(REQUIRED WORK)
Recast the source text of all the records below as a JSON list of strings, one string per line, leaving out blank lines. Keep the pictures out of the answer.

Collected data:
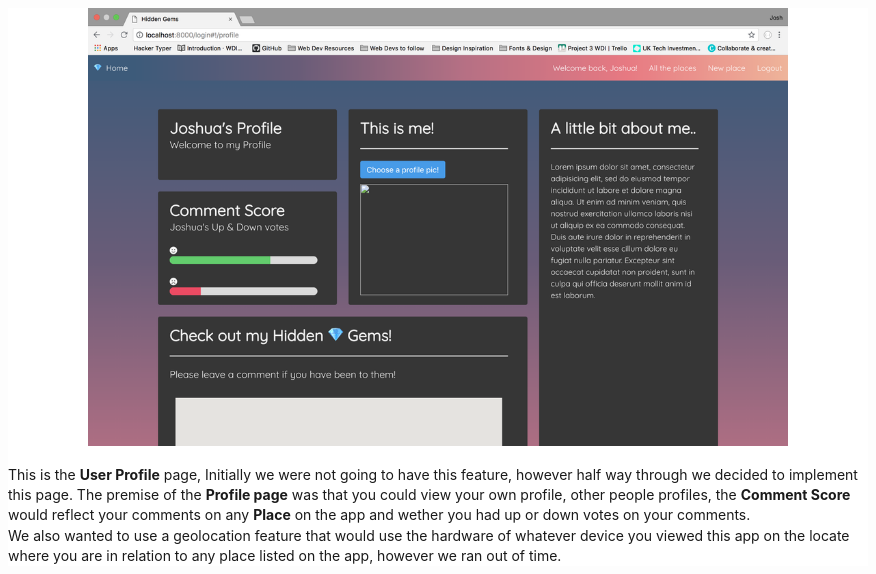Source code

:  <p align="center"><img src="README Images/Profile-Page.png" width="700">
 <p>This is the <b>User Profile</b> page, Initially we were not going to have this feature, however half way through we decided to implement this page. The premise of the <b>Profile page</b> was that you could view your own profile, other people profiles, the <b>Comment Score</b> would reflect your comments on any <b>Place</b> on the app and wether you had up or down votes on your comments. <br>
 We also wanted to use a geolocation feature that would use the hardware of whatever device you viewed this app on the locate where you are in relation to any place listed on the app, however we ran out of time.</p>
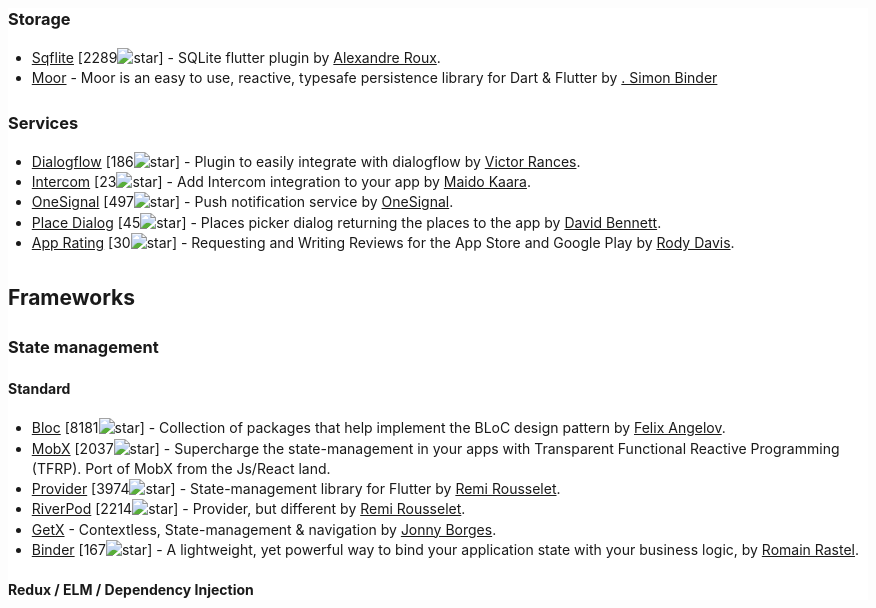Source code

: ### [](#storage-1)Storage

*   [Sqflite](https://github.com/tekartik/sqflite) \[2289![star](https://github.githubassets.com/images/icons/emoji/unicode/2b50.png)\] - SQLite flutter plugin by [Alexandre Roux](https://www.linkedin.com/in/alextekartik/).
*   [Moor](https://github.com/simolus3/moor) - Moor is an easy to use, reactive, typesafe persistence library for Dart & Flutter by [. Simon Binder](https://github.com/simolus3)

### [](#services)Services

*   [Dialogflow](https://github.com/VictorRancesCode/flutter_dialogflow) \[186![star](https://github.githubassets.com/images/icons/emoji/unicode/2b50.png)\] - Plugin to easily integrate with dialogflow by [Victor Rances](https://github.com/VictorRancesCode/).
*   [Intercom](https://pub.dev/packages/intercom) \[23![star](https://github.githubassets.com/images/icons/emoji/unicode/2b50.png)\] - Add Intercom integration to your app by [Maido Kaara](https://github.com/v3rm0n).
*   [OneSignal](https://github.com/OneSignal/OneSignal-Flutter-SDK) \[497![star](https://github.githubassets.com/images/icons/emoji/unicode/2b50.png)\] - Push notification service by [OneSignal](https://github.com/OneSignal).
*   [Place Dialog](https://github.com/pinkfish/flutter_places_dialog) \[45![star](https://github.githubassets.com/images/icons/emoji/unicode/2b50.png)\] - Places picker dialog returning the places to the app by [David Bennett](https://github.com/pinkfish).
*   [App Rating](https://github.com/AppleEducate/app_review) \[30![star](https://github.githubassets.com/images/icons/emoji/unicode/2b50.png)\] - Requesting and Writing Reviews for the App Store and Google Play by [Rody Davis](http://appleeducate.com).

[](#frameworks)Frameworks
-------------------------

### [](#state-management)State management

#### [](#standard)Standard

*   [Bloc](https://github.com/felangel/bloc) \[8181![star](https://github.githubassets.com/images/icons/emoji/unicode/2b50.png)\] - Collection of packages that help implement the BLoC design pattern by [Felix Angelov](https://github.com/felangel).
*   [MobX](https://github.com/mobxjs/mobx.dart) \[2037![star](https://github.githubassets.com/images/icons/emoji/unicode/2b50.png)\] - Supercharge the state-management in your apps with Transparent Functional Reactive Programming (TFRP). Port of MobX from the Js/React land.
*   [Provider](https://github.com/rrousselGit/provider) \[3974![star](https://github.githubassets.com/images/icons/emoji/unicode/2b50.png)\] - State-management library for Flutter by [Remi Rousselet](https://github.com/rrousselGit).
*   [RiverPod](https://github.com/rrousselGit/river_pod) \[2214![star](https://github.githubassets.com/images/icons/emoji/unicode/2b50.png)\] - Provider, but different by [Remi Rousselet](https://github.com/rrousselGit).
*   [GetX](https://github.com/jonataslaw/getx) - Contextless, State-management & navigation by [Jonny Borges](https://github.com/jonataslaw).
*   [Binder](https://github.com/letsar/binder) \[167![star](https://github.githubassets.com/images/icons/emoji/unicode/2b50.png)\] - A lightweight, yet powerful way to bind your application state with your business logic, by [Romain Rastel](https://github.com/letsar).

#### [](#redux--elm--dependency-injection)Redux / ELM / Dependency Injection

(EXPECTED ANSWER)
[
  "Source code",
  ":  <p align=\"center\"><img src=\"README Images/Profile-Page.png\" width=\"700\">",
  " <p>This is the <b>User Profile</b> page, Initially we were not going to have this feature, however half way through we decided to implement this page. The premise of the <b>Profile page</b> was that you could view your own profile, other people profiles, the <b>Comment Score</b> would reflect your comments on any <b>Place</b> on the app and wether you had up or down votes on your comments. <br>",
  " We also wanted to use a geolocation feature that would use the hardware of whatever device you viewed this app on the locate where you are in relation to any place listed on the app, however we ran out of time.</p>",
  "Source code",
  ": ### [](#storage-1)Storage",
  "*   [Sqflite](https://github.com/tekartik/sqflite) \\[2289![star](https://github.githubassets.com/images/icons/emoji/unicode/2b50.png)\\] - SQLite flutter plugin by [Alexandre Roux](https://www.linkedin.com/in/alextekartik/).",
  "*   [Moor](https://github.com/simolus3/moor) - Moor is an easy to use, reactive, typesafe persistence library for Dart & Flutter by [. Simon Binder](https://github.com/simolus3)",
  "### [](#services)Services",
  "*   [Dialogflow](https://github.com/VictorRancesCode/flutter_dialogflow) \\[186![star](https://github.githubassets.com/images/icons/emoji/unicode/2b50.png)\\] - Plugin to easily integrate with dialogflow by [Victor Rances](https://github.com/VictorRancesCode/).",
  "*   [Intercom](https://pub.dev/packages/intercom) \\[23![star](https://github.githubassets.com/images/icons/emoji/unicode/2b50.png)\\] - Add Intercom integration to your app by [Maido Kaara](https://github.com/v3rm0n).",
  "*   [OneSignal](https://github.com/OneSignal/OneSignal-Flutter-SDK) \\[497![star](https://github.githubassets.com/images/icons/emoji/unicode/2b50.png)\\] - Push notification service by [OneSignal](https://github.com/OneSignal).",
  "*   [Place Dialog](https://github.com/pinkfish/flutter_places_dialog) \\[45![star](https://github.githubassets.com/images/icons/emoji/unicode/2b50.png)\\] - Places picker dialog returning the places to the app by [David Bennett](https://github.com/pinkfish).",
  "*   [App Rating](https://github.com/AppleEducate/app_review) \\[30![star](https://github.githubassets.com/images/icons/emoji/unicode/2b50.png)\\] - Requesting and Writing Reviews for the App Store and Google Play by [Rody Davis](http://appleeducate.com).",
  "[](#frameworks)Frameworks",
  "-------------------------",
  "### [](#state-management)State management",
  "#### [](#standard)Standard",
  "*   [Bloc](https://github.com/felangel/bloc) \\[8181![star](https://github.githubassets.com/images/icons/emoji/unicode/2b50.png)\\] - Collection of packages that help implement the BLoC design pattern by [Felix Angelov](https://github.com/felangel).",
  "*   [MobX](https://github.com/mobxjs/mobx.dart) \\[2037![star](https://github.githubassets.com/images/icons/emoji/unicode/2b50.png)\\] - Supercharge the state-management in your apps with Transparent Functional Reactive Programming (TFRP). Port of MobX from the Js/React land.",
  "*   [Provider](https://github.com/rrousselGit/provider) \\[3974![star](https://github.githubassets.com/images/icons/emoji/unicode/2b50.png)\\] - State-management library for Flutter by [Remi Rousselet](https://github.com/rrousselGit).",
  "*   [RiverPod](https://github.com/rrousselGit/river_pod) \\[2214![star](https://github.githubassets.com/images/icons/emoji/unicode/2b50.png)\\] - Provider, but different by [Remi Rousselet](https://github.com/rrousselGit).",
  "*   [GetX](https://github.com/jonataslaw/getx) - Contextless, State-management & navigation by [Jonny Borges](https://github.com/jonataslaw).",
  "*   [Binder](https://github.com/letsar/binder) \\[167![star](https://github.githubassets.com/images/icons/emoji/unicode/2b50.png)\\] - A lightweight, yet powerful way to bind your application state with your business logic, by [Romain Rastel](https://github.com/letsar).",
  "#### [](#redux--elm--dependency-injection)Redux / ELM / Dependency Injection"
]